Stored dataset items:
⟨

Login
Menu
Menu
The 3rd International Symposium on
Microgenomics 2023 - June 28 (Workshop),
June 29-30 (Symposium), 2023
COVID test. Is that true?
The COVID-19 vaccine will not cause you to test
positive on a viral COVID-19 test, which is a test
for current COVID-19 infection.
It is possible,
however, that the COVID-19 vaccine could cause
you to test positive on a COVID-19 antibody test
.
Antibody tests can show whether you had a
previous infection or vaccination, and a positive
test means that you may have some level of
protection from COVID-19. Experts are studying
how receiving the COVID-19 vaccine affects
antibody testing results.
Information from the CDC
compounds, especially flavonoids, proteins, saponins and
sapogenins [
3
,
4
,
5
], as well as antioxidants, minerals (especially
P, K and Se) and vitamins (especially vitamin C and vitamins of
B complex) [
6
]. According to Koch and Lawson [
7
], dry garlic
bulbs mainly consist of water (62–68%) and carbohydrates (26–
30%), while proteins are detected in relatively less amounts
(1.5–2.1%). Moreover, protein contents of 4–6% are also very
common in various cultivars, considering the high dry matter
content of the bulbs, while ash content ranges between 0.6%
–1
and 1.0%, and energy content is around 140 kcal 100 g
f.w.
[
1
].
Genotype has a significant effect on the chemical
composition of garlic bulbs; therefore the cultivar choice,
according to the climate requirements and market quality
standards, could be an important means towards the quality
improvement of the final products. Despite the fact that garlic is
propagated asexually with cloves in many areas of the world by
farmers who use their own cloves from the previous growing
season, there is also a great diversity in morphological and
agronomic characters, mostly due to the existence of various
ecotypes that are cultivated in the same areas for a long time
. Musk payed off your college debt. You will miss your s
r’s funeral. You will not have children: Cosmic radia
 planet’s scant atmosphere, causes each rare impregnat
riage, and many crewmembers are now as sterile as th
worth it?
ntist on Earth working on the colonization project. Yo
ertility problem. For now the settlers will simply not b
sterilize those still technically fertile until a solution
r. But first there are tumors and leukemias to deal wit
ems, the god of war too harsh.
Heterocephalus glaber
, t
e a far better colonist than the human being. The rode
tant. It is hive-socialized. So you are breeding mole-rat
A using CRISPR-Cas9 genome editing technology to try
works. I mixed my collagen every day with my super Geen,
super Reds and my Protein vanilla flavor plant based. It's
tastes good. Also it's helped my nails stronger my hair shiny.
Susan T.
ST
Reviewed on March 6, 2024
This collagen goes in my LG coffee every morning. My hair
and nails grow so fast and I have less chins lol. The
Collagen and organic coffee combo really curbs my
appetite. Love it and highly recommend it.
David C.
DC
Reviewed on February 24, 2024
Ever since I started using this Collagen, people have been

⟩
⟨

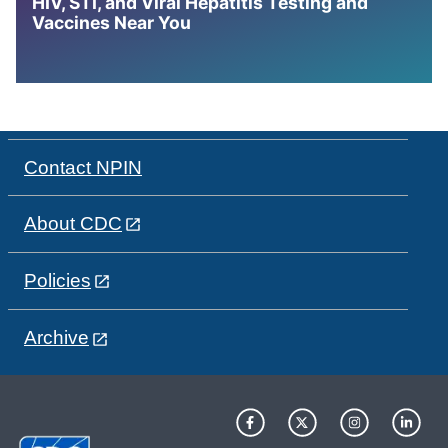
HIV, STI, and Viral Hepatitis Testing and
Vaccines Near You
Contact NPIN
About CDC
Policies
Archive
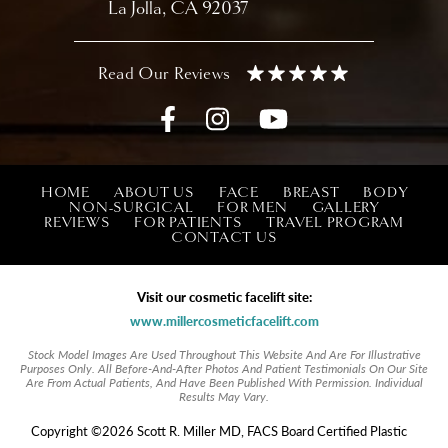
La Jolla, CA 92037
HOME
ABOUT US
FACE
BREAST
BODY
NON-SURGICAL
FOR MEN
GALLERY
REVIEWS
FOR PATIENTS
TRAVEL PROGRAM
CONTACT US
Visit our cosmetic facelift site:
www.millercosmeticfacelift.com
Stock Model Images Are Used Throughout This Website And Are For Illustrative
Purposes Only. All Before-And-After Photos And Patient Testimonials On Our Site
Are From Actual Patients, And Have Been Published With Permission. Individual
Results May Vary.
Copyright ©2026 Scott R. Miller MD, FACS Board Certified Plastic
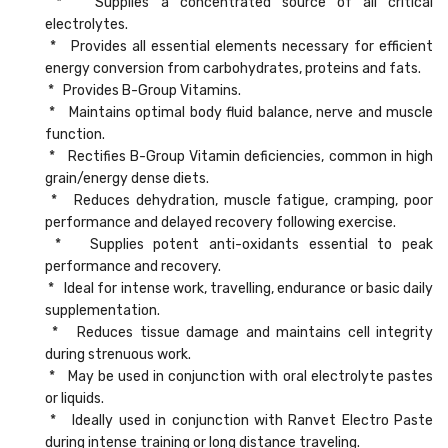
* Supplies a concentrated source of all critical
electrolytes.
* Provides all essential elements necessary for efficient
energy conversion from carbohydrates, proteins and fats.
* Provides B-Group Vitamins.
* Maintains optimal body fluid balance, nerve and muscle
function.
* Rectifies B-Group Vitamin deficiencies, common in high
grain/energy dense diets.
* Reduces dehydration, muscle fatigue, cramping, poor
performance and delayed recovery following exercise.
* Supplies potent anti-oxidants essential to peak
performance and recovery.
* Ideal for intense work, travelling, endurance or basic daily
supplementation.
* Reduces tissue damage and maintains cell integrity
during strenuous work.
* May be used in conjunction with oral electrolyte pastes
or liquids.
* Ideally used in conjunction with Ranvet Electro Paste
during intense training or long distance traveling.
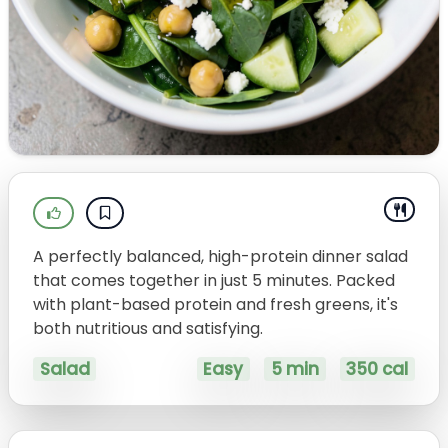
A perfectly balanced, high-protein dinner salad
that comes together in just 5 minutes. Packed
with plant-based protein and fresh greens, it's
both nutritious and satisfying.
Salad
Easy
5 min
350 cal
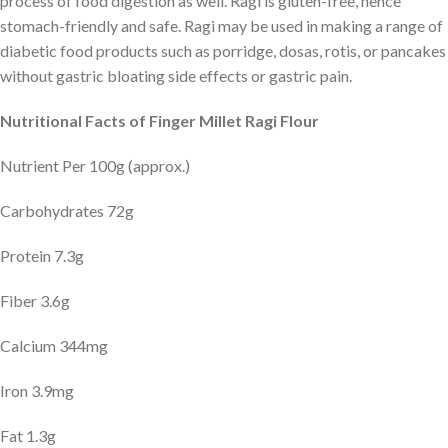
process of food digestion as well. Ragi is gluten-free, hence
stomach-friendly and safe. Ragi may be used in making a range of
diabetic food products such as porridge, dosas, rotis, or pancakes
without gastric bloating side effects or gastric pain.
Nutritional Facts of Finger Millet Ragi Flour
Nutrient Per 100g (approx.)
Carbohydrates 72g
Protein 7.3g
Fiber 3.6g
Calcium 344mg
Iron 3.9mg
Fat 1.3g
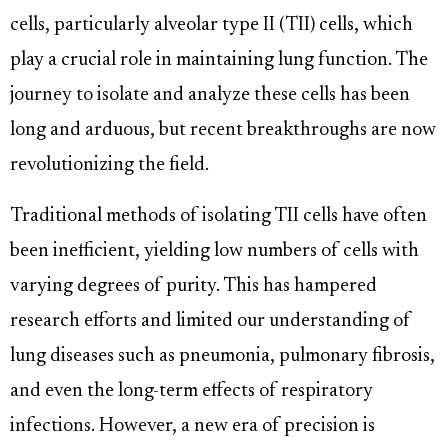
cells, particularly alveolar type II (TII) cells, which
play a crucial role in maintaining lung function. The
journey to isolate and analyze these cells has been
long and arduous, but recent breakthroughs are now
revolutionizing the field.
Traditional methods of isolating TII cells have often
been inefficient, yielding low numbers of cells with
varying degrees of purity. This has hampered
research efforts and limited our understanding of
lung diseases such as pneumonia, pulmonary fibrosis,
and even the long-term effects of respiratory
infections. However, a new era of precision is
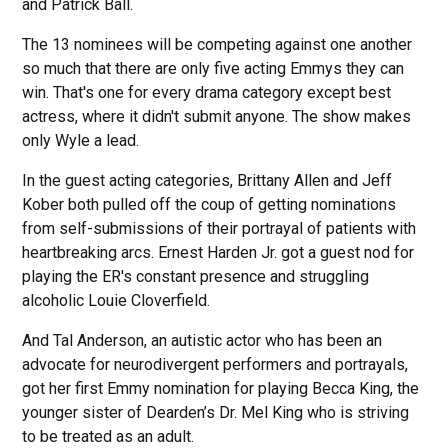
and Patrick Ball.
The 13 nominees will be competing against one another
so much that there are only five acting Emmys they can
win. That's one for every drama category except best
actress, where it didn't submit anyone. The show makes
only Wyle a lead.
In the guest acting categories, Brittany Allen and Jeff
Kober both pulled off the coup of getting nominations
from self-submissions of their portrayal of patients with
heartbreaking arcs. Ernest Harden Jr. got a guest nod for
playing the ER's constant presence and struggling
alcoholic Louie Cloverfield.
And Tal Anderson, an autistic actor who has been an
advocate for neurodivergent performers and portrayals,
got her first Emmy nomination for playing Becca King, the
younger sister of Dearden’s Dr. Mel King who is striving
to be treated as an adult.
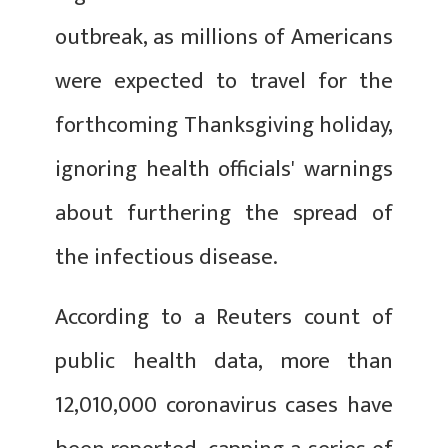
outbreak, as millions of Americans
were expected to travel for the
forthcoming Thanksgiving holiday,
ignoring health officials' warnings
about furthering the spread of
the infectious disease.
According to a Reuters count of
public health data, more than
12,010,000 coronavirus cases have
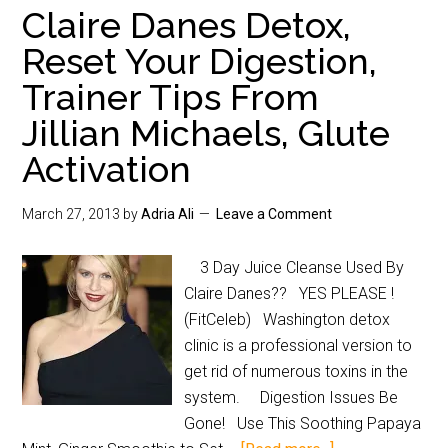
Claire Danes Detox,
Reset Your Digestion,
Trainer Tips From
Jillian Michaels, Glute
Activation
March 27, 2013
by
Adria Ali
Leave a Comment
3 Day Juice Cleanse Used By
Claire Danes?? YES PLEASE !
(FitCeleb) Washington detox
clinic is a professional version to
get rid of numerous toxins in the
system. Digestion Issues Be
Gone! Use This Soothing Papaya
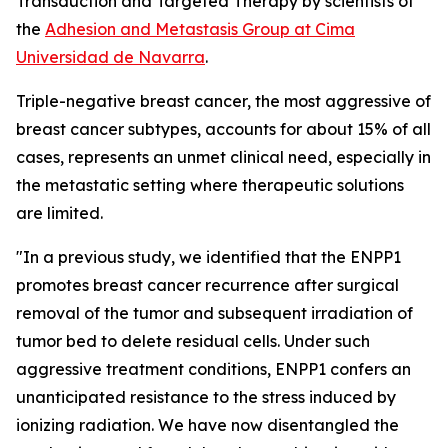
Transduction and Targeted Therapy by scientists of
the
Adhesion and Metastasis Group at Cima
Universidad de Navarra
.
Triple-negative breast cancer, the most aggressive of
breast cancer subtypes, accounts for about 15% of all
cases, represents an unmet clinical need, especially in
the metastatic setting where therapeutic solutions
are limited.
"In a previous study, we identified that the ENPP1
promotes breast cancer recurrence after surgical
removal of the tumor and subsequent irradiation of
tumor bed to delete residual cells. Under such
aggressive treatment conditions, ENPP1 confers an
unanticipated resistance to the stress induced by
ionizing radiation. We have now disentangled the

⟩
⟨

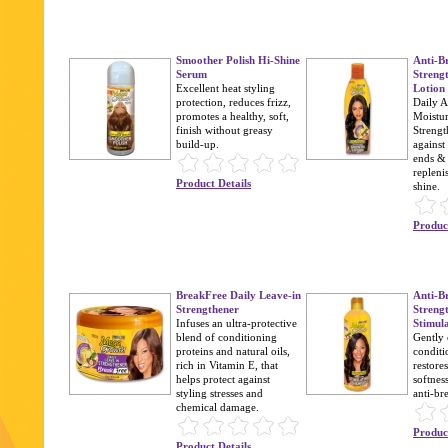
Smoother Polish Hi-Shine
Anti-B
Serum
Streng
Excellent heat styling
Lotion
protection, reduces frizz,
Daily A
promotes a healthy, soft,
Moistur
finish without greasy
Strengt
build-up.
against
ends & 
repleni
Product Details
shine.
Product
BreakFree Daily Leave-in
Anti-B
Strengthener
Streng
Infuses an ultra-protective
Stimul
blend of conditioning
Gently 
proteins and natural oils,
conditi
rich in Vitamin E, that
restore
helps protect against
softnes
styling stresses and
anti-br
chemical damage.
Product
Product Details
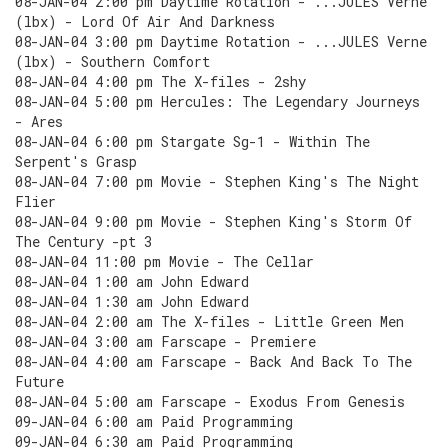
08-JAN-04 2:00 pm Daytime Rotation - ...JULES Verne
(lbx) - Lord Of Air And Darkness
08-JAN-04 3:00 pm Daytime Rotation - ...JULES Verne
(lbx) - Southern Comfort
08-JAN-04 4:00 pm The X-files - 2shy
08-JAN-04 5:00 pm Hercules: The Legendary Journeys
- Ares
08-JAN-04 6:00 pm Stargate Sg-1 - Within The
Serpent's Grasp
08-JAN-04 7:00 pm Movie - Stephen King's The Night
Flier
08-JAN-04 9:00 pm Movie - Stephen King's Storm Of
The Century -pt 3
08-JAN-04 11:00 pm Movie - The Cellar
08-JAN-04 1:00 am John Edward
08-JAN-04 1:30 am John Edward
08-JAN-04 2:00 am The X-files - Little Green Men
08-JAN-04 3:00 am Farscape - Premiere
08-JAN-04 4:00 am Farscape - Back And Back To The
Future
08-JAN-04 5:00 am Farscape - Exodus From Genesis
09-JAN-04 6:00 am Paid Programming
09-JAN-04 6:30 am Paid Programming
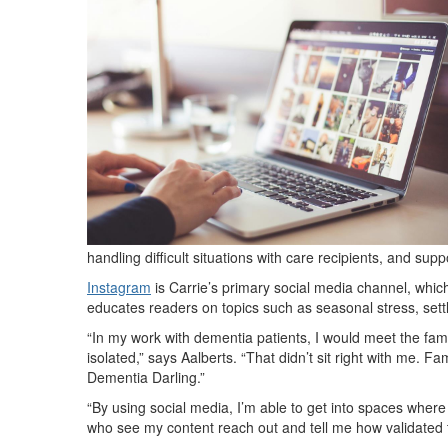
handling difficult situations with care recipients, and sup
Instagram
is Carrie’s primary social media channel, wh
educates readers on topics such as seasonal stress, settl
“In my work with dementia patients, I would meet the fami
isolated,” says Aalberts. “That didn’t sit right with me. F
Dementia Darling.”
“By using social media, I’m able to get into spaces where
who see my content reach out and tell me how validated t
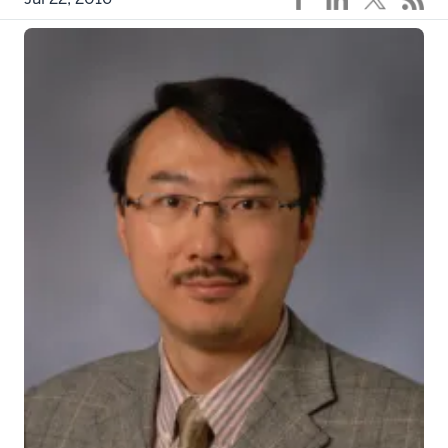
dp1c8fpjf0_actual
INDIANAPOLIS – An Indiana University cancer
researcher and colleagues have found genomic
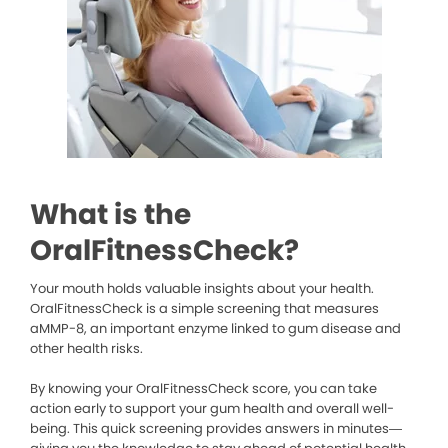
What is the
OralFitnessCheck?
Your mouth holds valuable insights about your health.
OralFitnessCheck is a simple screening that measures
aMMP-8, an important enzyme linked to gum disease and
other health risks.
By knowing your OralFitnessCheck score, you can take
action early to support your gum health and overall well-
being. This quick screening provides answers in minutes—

⟩

Brief:
For this task, write out exactly the lines of the entries above, starting at the line with "Reviewed on March 6, 2024" and ending at the line with "Ever since I", both included, and no others.

Output for this task:
Reviewed on March 6, 2024
This collagen goes in my LG coffee every morning. My hair
and nails grow so fast and I have less chins lol. The
Collagen and organic coffee combo really curbs my
appetite. Love it and highly recommend it.
David C.
DC
Reviewed on February 24, 2024
Ever since I started using this Collagen, people have been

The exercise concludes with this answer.